Identification and functional analysis of fructosyl amino acid-binding protein from Gram-positive bacterium Arthrobacter sp.
Article first published online: 18 FEB 2013
© 2013 The Society for Applied Microbiology
Journal of Applied Microbiology
Volume 114, Issue 5, pages 1449–1456, May 2013
How to Cite
Sakaguchi-Mikami, A., Ferri, S., Katayama, S., Tsugawa, W. and Sode, K. (2013), Identification and functional analysis of fructosyl amino acid-binding protein from Gram-positive bacterium Arthrobacter sp. Journal of Applied Microbiology, 114: 1449–1456. doi: 10.1111/jam.12152
- Issue published online: 15 APR 2013
- Article first published online: 18 FEB 2013
- Accepted manuscript online: 30 JAN 2013 04:30AM EST
- Manuscript Accepted: 20 JAN 2013
- Manuscript Revised: 26 DEC 2012
- Manuscript Received: 30 SEP 2012
- Arthrobacter ;
- fructosyl amino acid-binding protein;
- fructosyl amino acid;
- Gram-positive bacteria;
- Substrate-binding proteins
Fructosyl amino acid-binding protein (FABP) is a substrate-binding protein (SBP), which recognizes fructosyl amino acids (FAs) as its ligands. Although FABP has been shown as a molecular recognition tool of biosensing for glycated proteins, the availability of FABP is still limited and no FABP was reported from Gram-positive bacteria. In this study, a novel FABP from Gram-positive bacteria, Arthrobacter spp., was reported.
Method and Results
BLAST analysis revealed that FABP homologues exist in some of Arthrobacter species genomes. An FABP homologue cloned from Arthrobacter sp. FV1-1, FvcA, contained a putative lipoprotein signal sequence, suggesting that it is a lipoprotein anchored to the bacterial cytoplasmic membrane, which is a typical characteristic for SBPs from Gram-positive bacteria. In contrast, FvcA also exhibits high amino acid sequence similarity to a known Gram-negative bacterial FABP, which exists as a free periplasmic protein. FvcA, without the N-terminal anchoring region, was then recombinantly produced as soluble protein and was found to exhibit Nα-FA-specific binding activity by intrinsic fluorescent measurement.
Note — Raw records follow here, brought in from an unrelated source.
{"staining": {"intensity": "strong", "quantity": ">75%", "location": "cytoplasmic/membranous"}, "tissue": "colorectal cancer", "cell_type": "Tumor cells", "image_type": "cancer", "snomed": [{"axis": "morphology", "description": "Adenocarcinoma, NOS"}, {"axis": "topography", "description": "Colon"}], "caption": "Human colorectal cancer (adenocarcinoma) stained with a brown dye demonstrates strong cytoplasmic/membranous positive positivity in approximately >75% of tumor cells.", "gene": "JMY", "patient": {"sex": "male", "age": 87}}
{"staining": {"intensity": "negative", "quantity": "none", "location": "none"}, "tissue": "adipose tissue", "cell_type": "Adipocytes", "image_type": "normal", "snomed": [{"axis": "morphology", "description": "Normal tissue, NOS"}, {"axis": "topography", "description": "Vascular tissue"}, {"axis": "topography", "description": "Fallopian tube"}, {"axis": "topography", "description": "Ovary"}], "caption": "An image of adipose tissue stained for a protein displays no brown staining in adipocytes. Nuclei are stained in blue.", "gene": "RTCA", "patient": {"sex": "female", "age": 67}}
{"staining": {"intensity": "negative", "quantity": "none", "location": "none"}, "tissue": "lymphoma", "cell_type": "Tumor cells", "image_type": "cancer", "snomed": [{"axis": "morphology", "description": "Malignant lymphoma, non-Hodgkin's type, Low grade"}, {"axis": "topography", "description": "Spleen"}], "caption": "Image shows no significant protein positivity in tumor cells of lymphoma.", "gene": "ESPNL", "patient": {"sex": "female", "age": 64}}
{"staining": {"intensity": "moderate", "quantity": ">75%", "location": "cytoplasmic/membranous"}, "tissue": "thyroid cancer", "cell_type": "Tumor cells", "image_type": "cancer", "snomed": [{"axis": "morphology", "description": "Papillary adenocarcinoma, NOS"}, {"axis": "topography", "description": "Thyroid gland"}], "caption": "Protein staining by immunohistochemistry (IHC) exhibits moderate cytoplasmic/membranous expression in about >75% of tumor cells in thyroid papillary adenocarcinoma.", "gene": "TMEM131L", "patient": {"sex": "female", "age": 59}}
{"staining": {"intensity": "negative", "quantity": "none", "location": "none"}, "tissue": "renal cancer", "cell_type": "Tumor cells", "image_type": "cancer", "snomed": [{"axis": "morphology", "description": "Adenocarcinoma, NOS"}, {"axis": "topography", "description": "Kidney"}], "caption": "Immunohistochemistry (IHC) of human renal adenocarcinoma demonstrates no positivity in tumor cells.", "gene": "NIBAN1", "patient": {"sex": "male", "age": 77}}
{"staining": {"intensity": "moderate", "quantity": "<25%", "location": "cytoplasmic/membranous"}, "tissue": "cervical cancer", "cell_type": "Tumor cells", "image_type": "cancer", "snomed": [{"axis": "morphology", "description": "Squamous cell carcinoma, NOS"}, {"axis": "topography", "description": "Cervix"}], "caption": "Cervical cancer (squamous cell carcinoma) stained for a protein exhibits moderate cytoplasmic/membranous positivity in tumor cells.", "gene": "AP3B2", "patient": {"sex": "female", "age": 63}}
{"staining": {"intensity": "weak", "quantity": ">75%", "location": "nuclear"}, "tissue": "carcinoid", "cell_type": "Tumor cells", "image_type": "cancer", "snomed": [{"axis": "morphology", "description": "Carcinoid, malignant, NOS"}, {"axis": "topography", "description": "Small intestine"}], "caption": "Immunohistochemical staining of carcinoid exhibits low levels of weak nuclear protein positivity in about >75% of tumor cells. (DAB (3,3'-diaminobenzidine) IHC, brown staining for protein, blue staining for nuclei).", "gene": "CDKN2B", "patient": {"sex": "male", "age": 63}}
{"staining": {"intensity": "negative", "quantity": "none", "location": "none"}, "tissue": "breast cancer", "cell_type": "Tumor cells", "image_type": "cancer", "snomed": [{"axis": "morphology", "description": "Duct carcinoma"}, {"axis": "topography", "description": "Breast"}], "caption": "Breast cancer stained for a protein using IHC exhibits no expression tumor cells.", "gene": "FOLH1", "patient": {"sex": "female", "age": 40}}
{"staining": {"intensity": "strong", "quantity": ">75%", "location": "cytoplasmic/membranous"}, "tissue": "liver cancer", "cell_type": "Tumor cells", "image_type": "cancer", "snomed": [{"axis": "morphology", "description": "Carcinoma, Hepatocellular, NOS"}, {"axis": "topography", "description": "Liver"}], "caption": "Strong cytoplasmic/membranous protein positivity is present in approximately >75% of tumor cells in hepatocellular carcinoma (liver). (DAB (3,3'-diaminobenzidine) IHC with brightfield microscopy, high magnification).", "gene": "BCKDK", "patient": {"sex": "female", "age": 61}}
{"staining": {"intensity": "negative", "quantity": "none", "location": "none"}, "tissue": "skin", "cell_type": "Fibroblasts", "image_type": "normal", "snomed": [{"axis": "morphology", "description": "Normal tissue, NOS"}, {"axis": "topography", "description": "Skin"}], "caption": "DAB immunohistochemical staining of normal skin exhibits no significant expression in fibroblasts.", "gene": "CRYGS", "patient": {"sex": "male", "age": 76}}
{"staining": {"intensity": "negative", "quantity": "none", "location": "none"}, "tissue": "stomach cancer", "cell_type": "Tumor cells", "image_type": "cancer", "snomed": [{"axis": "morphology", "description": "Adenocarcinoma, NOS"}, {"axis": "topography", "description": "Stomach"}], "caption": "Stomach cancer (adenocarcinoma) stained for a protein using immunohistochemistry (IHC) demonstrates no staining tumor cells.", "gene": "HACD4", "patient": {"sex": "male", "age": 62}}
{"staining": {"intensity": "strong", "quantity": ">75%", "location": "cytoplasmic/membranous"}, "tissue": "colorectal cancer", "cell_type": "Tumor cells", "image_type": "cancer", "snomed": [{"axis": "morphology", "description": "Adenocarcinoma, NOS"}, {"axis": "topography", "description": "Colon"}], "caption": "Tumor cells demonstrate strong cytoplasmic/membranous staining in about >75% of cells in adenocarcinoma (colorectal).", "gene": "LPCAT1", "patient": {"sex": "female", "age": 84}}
This study identified a novel FABP from a Gram-positive bacterium, Arthrobacter sp., which exhibited Nα-FA-specific binding ability. This is the first report concerning an FABP from a Gram-positive bacterium, suggesting that FABP-dependent FA catabolism system is also present in Gram-positive bacteria.
Significance and Impact of the Study
The novel FABP exhibits the ability to specifically bind to Nα-FA with a high affinity. This selectivity is beneficial for applying FABP in HbA1c sensing. The successful preparation of water-soluble, functionally expressed Gram-negative bacterial FABP may make way for future applications for a variety of SBPs from Gram-positive bacteria employing the same expression strategy. The results obtained here enhance our understanding of bacterial FA catabolism and contribute to the improved development of FABP as Nα-FA-sensing molecules.